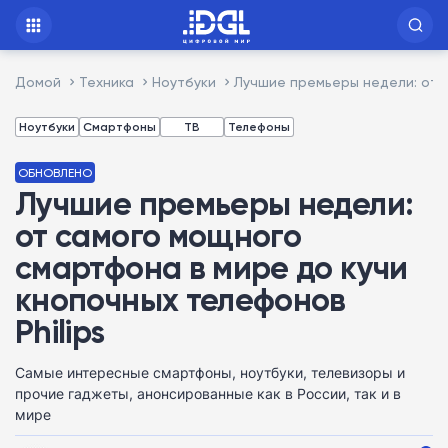
Домой
Техника
Ноутбуки
Лучшие премьеры недели: от 
Ноутбуки
Смартфоны
ТВ
Телефоны
ОБНОВЛЕНО
Лучшие премьеры недели:
от самого мощного
смартфона в мире до кучи
кнопочных телефонов
Philips
Самые интересные смартфоны, ноутбуки, телевизоры и
прочие гаджеты, анонсированные как в России, так и в
мире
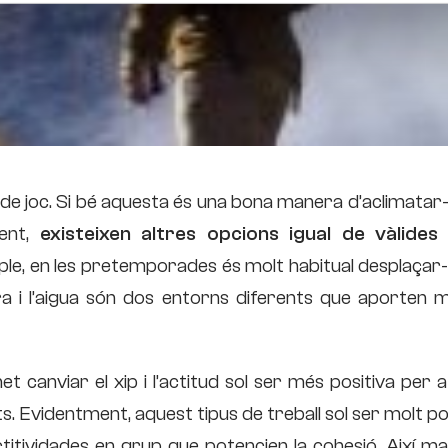
c de joc. Si bé aquesta és una bona manera d’aclimatar
ent,
existeixen altres opcions igual de vàlides
ple, en les pretemporades és molt habitual desplaçar-
ra i l’aigua són dos entorns diferents que aporten m
t canviar el xip i l’actitud sol ser més positiva per 
s. Evidentment, aquest tipus de treball sol ser molt po
titividades en grup que potencien la cohesió. Així ma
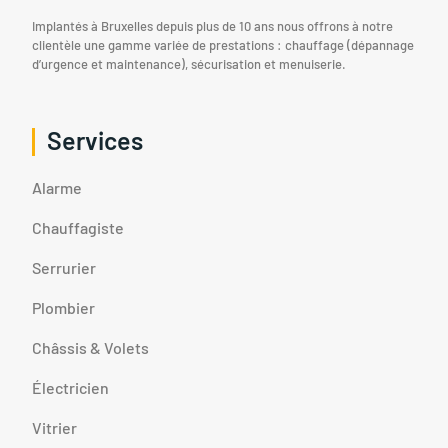
Implantés à Bruxelles depuis plus de 10 ans nous offrons à notre
clientèle une gamme variée de prestations : chauffage (dépannage
d’urgence et maintenance), sécurisation et menuiserie.
Services
Alarme
Chauffagiste
Serrurier
Plombier
Châssis & Volets
Électricien
Vitrier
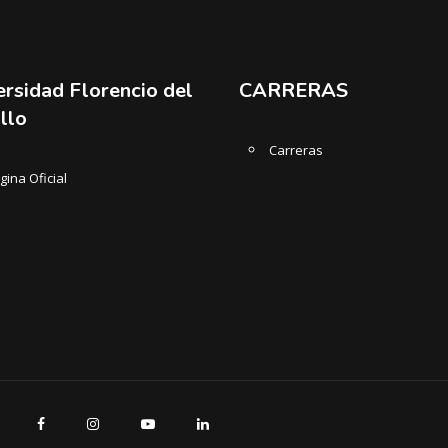
ersidad Florencio del
CARRERAS
llo
Carreras
gina Oficial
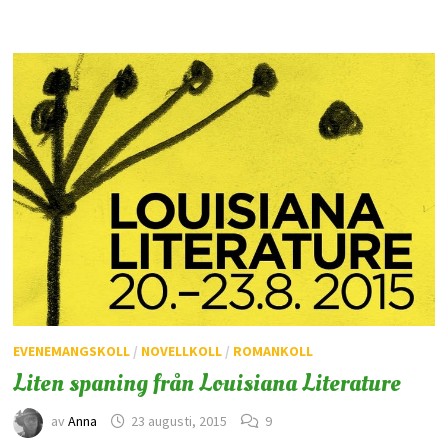
EVENEMANGSKOLL
/
NOVELLKOLL
/
ROMANKOLL
Liten spaning från Louisiana Literature
av
Anna
23 augusti, 2015
9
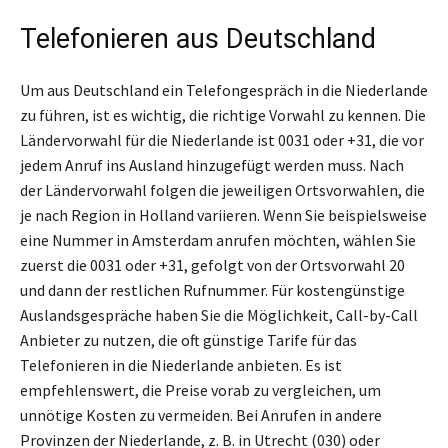
Telefonieren aus Deutschland
Um aus Deutschland ein Telefongespräch in die Niederlande
zu führen, ist es wichtig, die richtige Vorwahl zu kennen. Die
Ländervorwahl für die Niederlande ist 0031 oder +31, die vor
jedem Anruf ins Ausland hinzugefügt werden muss. Nach
der Ländervorwahl folgen die jeweiligen Ortsvorwahlen, die
je nach Region in Holland variieren. Wenn Sie beispielsweise
eine Nummer in Amsterdam anrufen möchten, wählen Sie
zuerst die 0031 oder +31, gefolgt von der Ortsvorwahl 20
und dann der restlichen Rufnummer. Für kostengünstige
Auslandsgespräche haben Sie die Möglichkeit, Call-by-Call
Anbieter zu nutzen, die oft günstige Tarife für das
Telefonieren in die Niederlande anbieten. Es ist
empfehlenswert, die Preise vorab zu vergleichen, um
unnötige Kosten zu vermeiden. Bei Anrufen in andere
Provinzen der Niederlande, z. B. in Utrecht (030) oder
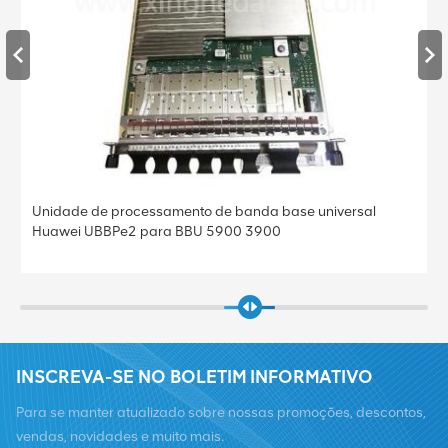
Unidade de processamento de banda base universal
Huawei UBBPe2 para BBU 5900 3900
INSCREVA-SE NO BOLETIM INFORMATIVO
Para se manter atualizado sobre nossas promoções, descontos,
vendas, novidades e muito mais.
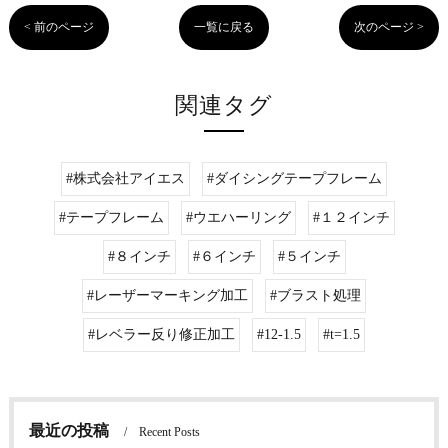
< 前のページ
一覧に戻る
次のページ >
関連タグ
#株式会社アイエス
#ダイシングテープフレーム
#テープフレーム
#ウエハーリング
#１２インチ
#８インチ
#６インチ
#５インチ
#レーザーマーキング加工
#ブラスト処理
#レベラー反り修正加工
#12-1.5
#t=1.5
最近の投稿
Recent Posts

§ Goal of the exercise:
An exact copy of the listing above, minus its pictures, is what is needed here.

§ The answer:
Домой
Техника
Ноутбуки
Лучшие премьеры недели: от 
Ноутбуки
Смартфоны
ТВ
Телефоны
ОБНОВЛЕНО
Лучшие премьеры недели:
от самого мощного
смартфона в мире до кучи
кнопочных телефонов
Philips
Самые интересные смартфоны, ноутбуки, телевизоры и
прочие гаджеты, анонсированные как в России, так и в
мире
c de joc. Si bé aquesta és una bona manera d’aclimatar
ent,
existeixen altres opcions igual de vàlides
ple, en les pretemporades és molt habitual desplaçar-
ra i l’aigua són dos entorns diferents que aporten m
t canviar el xip i l’actitud sol ser més positiva per 
s. Evidentment, aquest tipus de treball sol ser molt po
titividades en grup que potencien la cohesió. Així ma
Implantés à Bruxelles depuis plus de 10 ans nous offrons à notre
clientèle une gamme variée de prestations : chauffage (dépannage
d’urgence et maintenance), sécurisation et menuiserie.
Services
Alarme
Chauffagiste
Serrurier
Plombier
Châssis & Volets
Électricien
Vitrier
ersidad Florencio del
CARRERAS
llo
Carreras
gina Oficial
EVENEMANGSKOLL
/
NOVELLKOLL
/
ROMANKOLL
Liten spaning från Louisiana Literature
av
Anna
23 augusti, 2015
9
Telefonieren aus Deutschland
Um aus Deutschland ein Telefongespräch in die Niederlande
zu führen, ist es wichtig, die richtige Vorwahl zu kennen. Die
Ländervorwahl für die Niederlande ist 0031 oder +31, die vor
jedem Anruf ins Ausland hinzugefügt werden muss. Nach
der Ländervorwahl folgen die jeweiligen Ortsvorwahlen, die
je nach Region in Holland variieren. Wenn Sie beispielsweise
eine Nummer in Amsterdam anrufen möchten, wählen Sie
zuerst die 0031 oder +31, gefolgt von der Ortsvorwahl 20
und dann der restlichen Rufnummer. Für kostengünstige
Auslandsgespräche haben Sie die Möglichkeit, Call-by-Call
Anbieter zu nutzen, die oft günstige Tarife für das
Telefonieren in die Niederlande anbieten. Es ist
empfehlenswert, die Preise vorab zu vergleichen, um
unnötige Kosten zu vermeiden. Bei Anrufen in andere
Provinzen der Niederlande, z. B. in Utrecht (030) oder
Unidade de processamento de banda base universal
Huawei UBBPe2 para BBU 5900 3900
INSCREVA-SE NO BOLETIM INFORMATIVO
Para se manter atualizado sobre nossas promoções, descontos,
vendas, novidades e muito mais.
< 前のページ
一覧に戻る
次のページ >
関連タグ
#株式会社アイエス
#ダイシングテープフレーム
#テープフレーム
#ウエハーリング
#１２インチ
#８インチ
#６インチ
#５インチ
#レーザーマーキング加工
#ブラスト処理
#レベラー反り修正加工
#12-1.5
#t=1.5
最近の投稿
Recent Posts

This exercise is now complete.